Duplicate the part of the text on comparing PDDs between "compare.emd(), compare.PDD_pdist() and" and "to the terminal.", inclusive.

:: Text under study ::

The Earth mover’s distance is an appropriate metric to compare PDDs, and the amd.compare module has functions for these comparisons.

Most useful are compare.PDD_pdist() and compare.PDD_cdist(), which mimic the interface of scipy’s functions pdist and cdist. pdist takes one set and compares all elements pairwise, whereas cdist takes two sets and compares elements in one with the other. cdist returns a 2D distance matrix, but pdist returns a condensed distance matrix (see scipy’s pdist function). The default metric for AMD comparisons is l-infinity, but it can be changed to any metric accepted by scipy’s pdist/cdist.

# compare crystals in file1.cif with those in file2.cif by PDD, k=100
pdds1 = [amd.PDD(crystal, 100) for crystal in amd.CifReader('file1.cif')]
pdds2 = [amd.PDD(crystal, 100) for crystal in amd.CifReader('file2.cif')]
distance_matrix = amd.PDD_cdist(pdds1, pdds2)

# compare everything in file1.cif with each other
condensed_dm = amd.PDD_pdist(pdds1)

You can compare one PDD with another with compare.emd():

# compare DEBXIT01 and DEBXIT02 by PDD, k=100
pdds = [amd.PDD(crystal, 100) for crystal in amd.CSDReader(['DEBXIT01', 'DEBXIT02'])]
distance = amd.emd(pdds[0], pdds[1])

compare.emd(), compare.PDD_pdist() and compare.PDD_cdist() all accept an optional argument metric, which can be anything accepted by scipy’s pdist/cdist functions. The metric used to compare PDD matrices is always Earth mover’s distance, but this still requires another metric between the rows of PDDs (so there’s a different Earth mover’s distance for each choice of metric).

Comparison options

amd.PDD_cdist and amd.PDD_pdist share the following optional arguments:

  • metric chooses the metric used for comparison of PDD rows, as explained above. See scipy’s cdist/pdist for a list of accepted metrics.

  • k will truncate the passed PDDs to length k before comaparing (so k must not be larger than the passed PDDs). Useful if comparing for several k values.

  • verbose (default False) prints an ETA to the terminal.

Write crystals and fingerprints to a file

For large sets of crystals, parsing .CIF files can be slow. amd.io.SetWriter and amd.io.SetReader are for writing and reading back crystals (with additional data) to a compressed hdf5 file.

# write the crystals and their AMDs to a file using the crystal's .tags
with amd.SetWriter('crystals_and_AMD100.hdf5') as writer:
    for crystal in amd.CifReader('file.cif'):
        crystal.tags['AMD100'] = amd.AMD(crystal, 100)
        writer.write(crystal)

# read back the crystals and their AMDs
crystals = list(amd.SetReader('crystals_and_AMD100.hdf5'))
amds = [crystal.tags['AMD100'] for crystal in crystals]

Miscellaneous

Minimum spanning trees

Previously, minimum spanning trees have been used to visualise crystal landscapes with AMD or PDD, particularly with tmap. The compare module includes two functions to produce MSTs, compare.AMD_mst() and compare.PDD_mst(). They each accept a list of AMDs/PDDs and return an edge list (i, j, d) where the crystals at indices i and j are connected by an edge with weight d.

:::
:: Entries provided ::

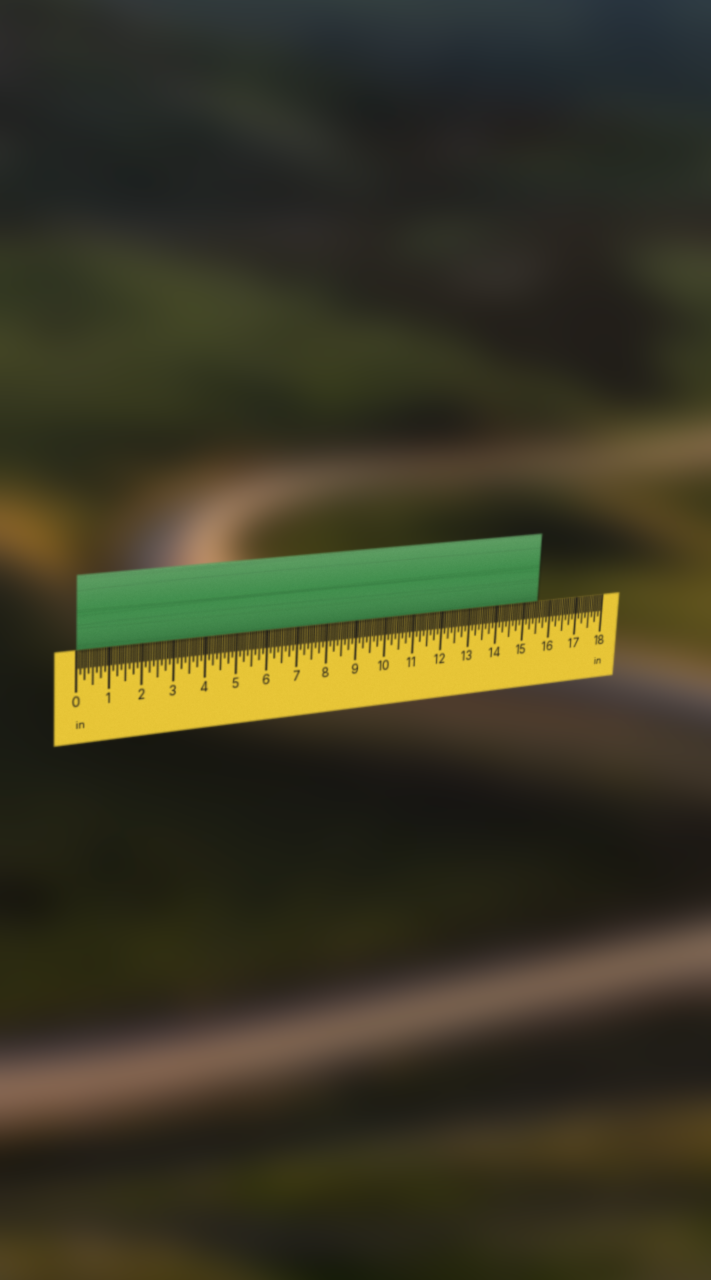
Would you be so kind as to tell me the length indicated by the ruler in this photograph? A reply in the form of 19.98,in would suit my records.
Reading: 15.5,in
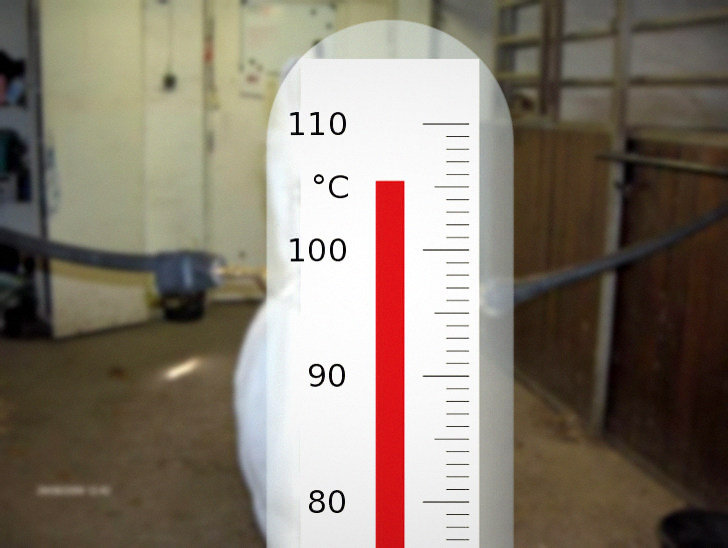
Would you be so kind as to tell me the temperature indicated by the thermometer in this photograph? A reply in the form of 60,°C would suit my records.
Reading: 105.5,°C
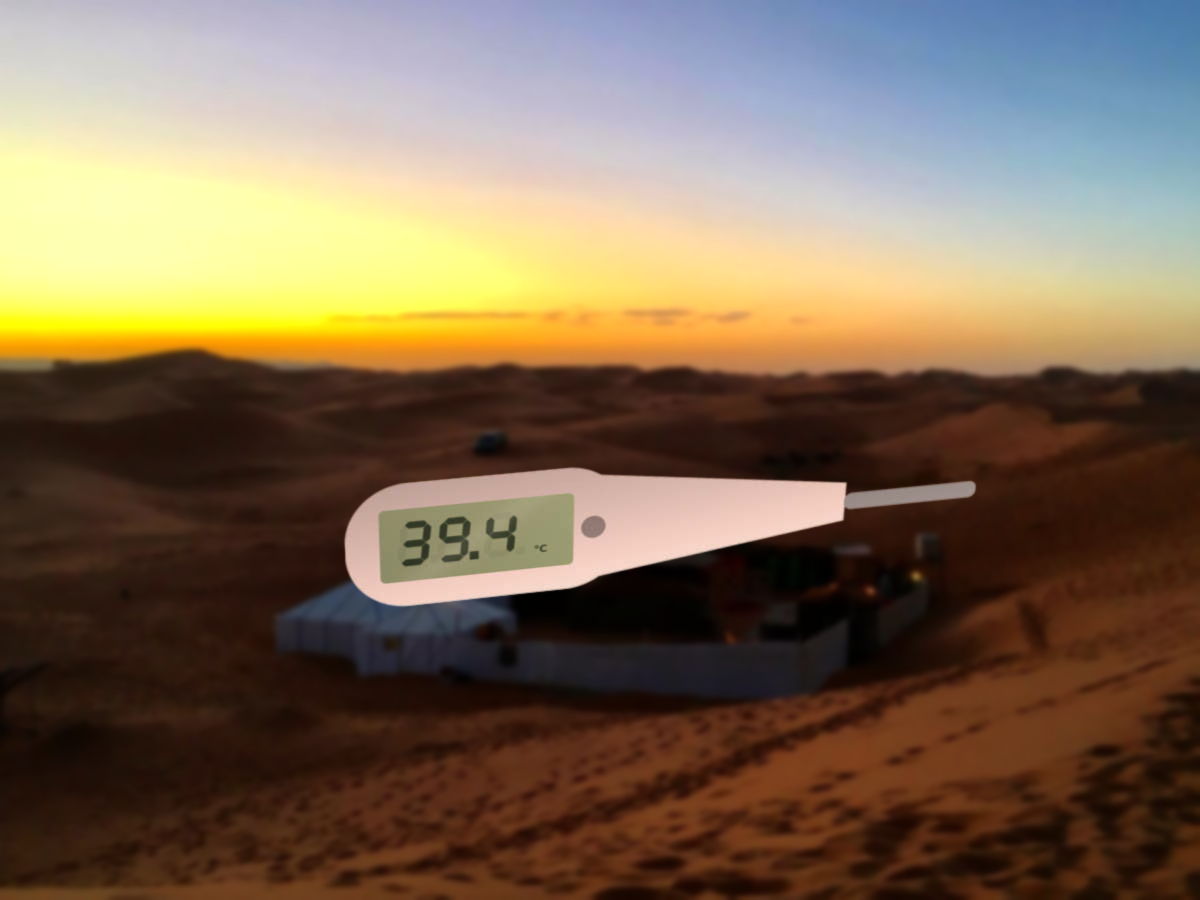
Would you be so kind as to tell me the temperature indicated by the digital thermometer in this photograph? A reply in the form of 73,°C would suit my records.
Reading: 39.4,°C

:::

**Answer space:**
compare.emd(), compare.PDD_pdist() and compare.PDD_cdist() all accept an optional argument metric, which can be anything accepted by scipy’s pdist/cdist functions. The metric used to compare PDD matrices is always Earth mover’s distance, but this still requires another metric between the rows of PDDs (so there’s a different Earth mover’s distance for each choice of metric).

Comparison options

amd.PDD_cdist and amd.PDD_pdist share the following optional arguments:

  • metric chooses the metric used for comparison of PDD rows, as explained above. See scipy’s cdist/pdist for a list of accepted metrics.

  • k will truncate the passed PDDs to length k before comaparing (so k must not be larger than the passed PDDs). Useful if comparing for several k values.

  • verbose (default False) prints an ETA to the terminal.